|Index||3 reviews in total|
Errol Flynn was a very good actor. This statement always raises a
snicker from film buffs who blithely assume that he coasted his way
through his signature roles as Hollywood's Greatest
Swashbuckler--"Robin Hood," "The Sea Hawk," "Captain Blood" and other
giants of that genre on sheer good looks, panache and athleticism. All
three of these had been depleted by the end of the 195O's by prolonged
abuse of alcohol and drugs, largely triggered by the spiritually
demoralizing effects of Flynn's statutory rape trial in 1942.

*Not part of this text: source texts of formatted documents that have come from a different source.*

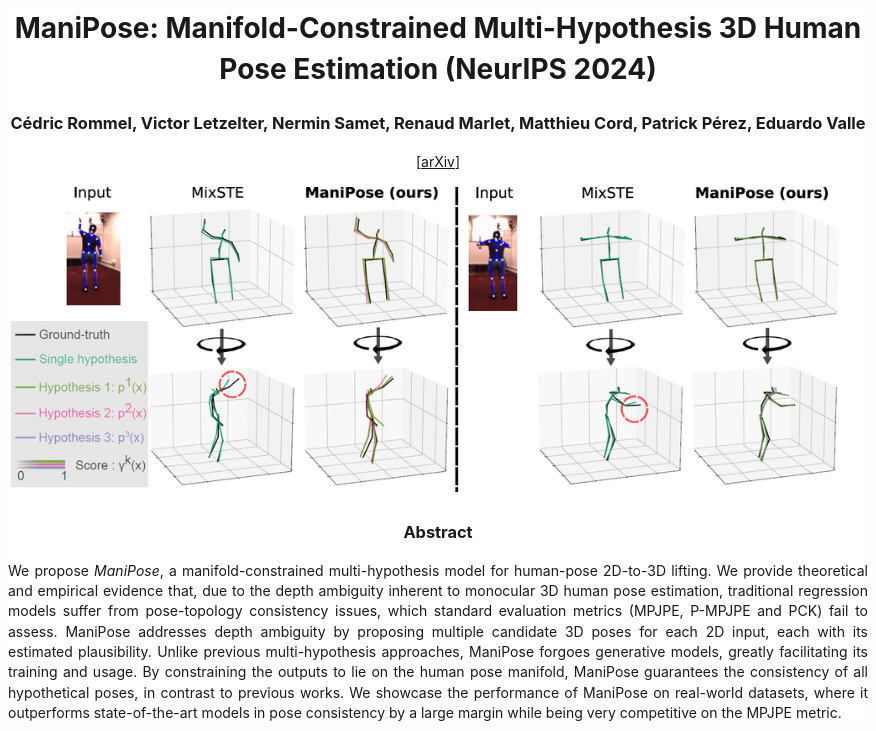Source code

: <div align="center">
<h1> ManiPose: Manifold-Constrained Multi-Hypothesis 3D Human Pose Estimation (NeurIPS 2024) </h1>
<h3> Cédric Rommel, Victor Letzelter, Nermin Samet, Renaud Marlet, Matthieu Cord, Patrick Pérez, Eduardo Valle
</h3>



[[arXiv](https://arxiv.org/abs/2309.01575)]


<p align="center"> <img src="./assets/new_qualitative_joint.png" width="100%"> </p>
</div>

<div align="center"> <h3> Abstract </h3>  </div>
<div align="justify">

We propose *ManiPose*, a manifold-constrained multi-hypothesis model for human-pose 2D-to-3D lifting. We provide theoretical and empirical evidence that, due to the depth ambiguity inherent to monocular 3D human pose estimation, traditional regression models suffer from pose-topology consistency issues, which standard evaluation metrics (MPJPE, P-MPJPE and PCK) fail to assess. ManiPose addresses depth ambiguity by proposing multiple candidate 3D poses for each 2D input, each with its estimated plausibility. Unlike previous multi-hypothesis approaches, ManiPose forgoes generative models, greatly facilitating its training and usage. By constraining the outputs to lie on the human pose manifold, ManiPose guarantees the consistency of all hypothetical poses, in contrast to previous works. We showcase the performance of ManiPose on real-world datasets, where it outperforms state-of-the-art models in pose consistency by a large margin while being very competitive on the MPJPE metric.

Nevertheless, he proved his abilities in a surprise comeback in three
films: "The Sun Also Rises"(1957), "Too Much, Too Soon" and "The Roots
of Heaven" (both 1958), in all of which he played aging alcoholics with
a depth of feeling that startled his detractors. At this point, most
critics allege he "went out like a clown" with a dismal performance in
a truly dismal film, "Cuban Rebel Girls"(1959). He didn't. He redeemed
himself with a charming turn as an aging con man in "The Golden
Shanty," helped in the by-now hard work of memorizing lines--a strain
which seldom shows on screen--by the sympathetic direction of future
screen great Arthur Hiller, and sharp supporting turns by Peter Hansen
and Patricia Barry.
Yes, he looks old and tired, but these qualities are absolutely right for the part--and the role of "Doc Boatwright" offers Flynn fans a tantalizing glimpse of how he might have fared as an older, character actor had he lived. Watch his priceless facial expressions as Barry, who he's trying to swindle, talks giddily of running off to St. Louis with him, or his deliberately hollow protestations to Hansen ("Our national monuments!") This half-hour episode is funny and charming; don't be turned away by stories of the difficulties he had making it--it stands as a last, small triumph and a vindication of his acting ability.
In an interview, director Arthur Hiller recalls the time when he
directed Errol Flynn in what he described as "a little western story."
First encountering Flynn in rehearsal after checking his costume (and
noting the scent of vodka), Hiller was enormously impressed when the
actor gave a beautiful reading of his character in the read-through
with the cast, but, when it came time to block the action out and begin
filming, Flynn's self-confidence began to ebb away, prompting Hiller to
try to boost his confidence. Despite the warmth between the actor and
director, the next day Flynn called in sick.
According to Hiller, the production company brought Errol to work by limo after their doctor checked him out, and Hiller understood that Flynn was merely afraid. The once swashbuckling figure, who was clearly in pain, at one point faltered over a bit of business, laid his head on the bar in the saloon where the scene was set, breaking down in tears during filming, saying "I don't know what I'm doing." Hiller, who felt that the actor was well liked by most people was deeply moved by the whole experience, much of it too heartbreaking to witness.
The director describes the filming of "The Golden Shanty" in some detail during an interview found at the Archive of American Television, found below in Part 6 of his account of his career. The comments about Flynn begin at 6:06 below: http://www.youtube.com/watch?feature=player_detailpage&v=-JQ_juHn0Vg
Flynn is a tired weary man to watch in this half hour television
episode that was sandwiched in between conferring with the publishers
and checking the galleys of his autobiography My Wicked,Wicked Ways and
nailing down a buyer for his beloved yacht the Zaca. Each undertaking
eagerly accepted in a bid to stay one step ahead of insolvency.
The story is simple enough, Flynn's Doc is a jaded conman with a medicine wagon and a cure all elixir to fleece his customers. He stumbles into an unexpected windfall when he passes through a gold town that has seen better days. While he plots to stash his cache in his wagon, he comes across the usual complications.
Naturally, there's a girl who is captured by his (rusty) charms. Golden Shanty is run of the mill television, boosted by the presence of a Flynn now faded. It was directed by Arthur Hiller (Plaza Suite) who, despite it all, found Errol "impossible to dislike", with the mischievous charm of a small boy. (The Films of Errol Flynn. Citadel 1969). For Flynn fans there are a few sparse sparkles, nothing more.